So, if I got it correctly, it can limit the scope to only one netns.
Isn't that not flexible enough? What about a white- or black- list
of NSes to filter or filter-out?

> +}
> +
>  static void net_dm_queue_len_set(struct genl_info *info)
>  {
>  	if (!info->attrs[NET_DM_ATTR_QUEUE_LEN])
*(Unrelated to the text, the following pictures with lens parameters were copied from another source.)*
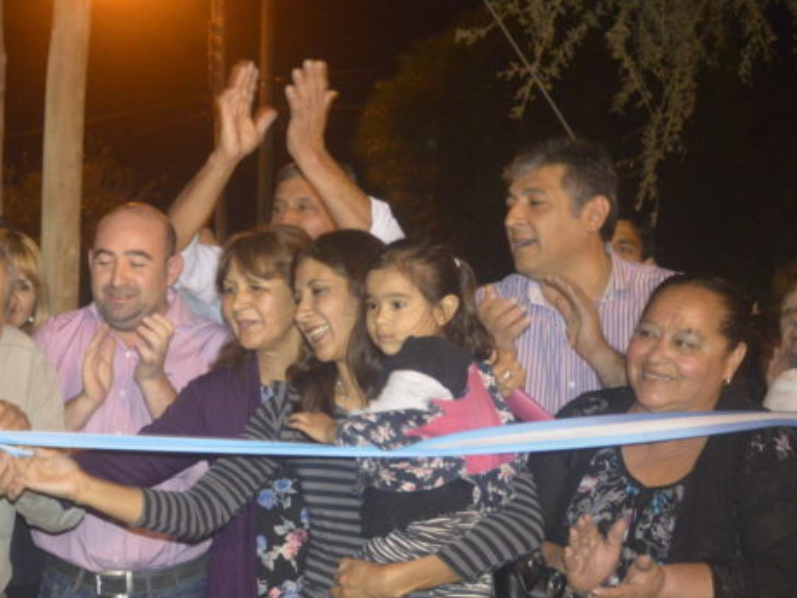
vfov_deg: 22.7
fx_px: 1474
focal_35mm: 64
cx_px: -31
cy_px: 459
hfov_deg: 28.1
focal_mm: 20
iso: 2000
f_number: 3.5
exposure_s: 1/30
> @@ -1310,6 +1339,8 @@ static int net_dm_cmd_config(struct sk_buff *skb,
>  
>  	net_dm_queue_len_set(info);
>  
> +	net_dm_ns_set(info);
> +
>  	return 0;
>  }
>  
> @@ -1589,6 +1620,7 @@ static const struct nla_policy net_dm_nl_policy[NET_DM_ATTR_MAX + 1] = {
>  	[NET_DM_ATTR_ALERT_MODE] = { .type = NLA_U8 },
>  	[NET_DM_ATTR_TRUNC_LEN] = { .type = NLA_U32 },
>  	[NET_DM_ATTR_QUEUE_LEN] = { .type = NLA_U32 },
> +	[NET_DM_ATTR_NS]	= { .type = NLA_U32 },
>  	[NET_DM_ATTR_SW_DROPS]	= {. type = NLA_FLAG },
>  	[NET_DM_ATTR_HW_DROPS]	= {. type = NLA_FLAG },
>  };
> -- 
> 2.34.1

Thanks,
Olek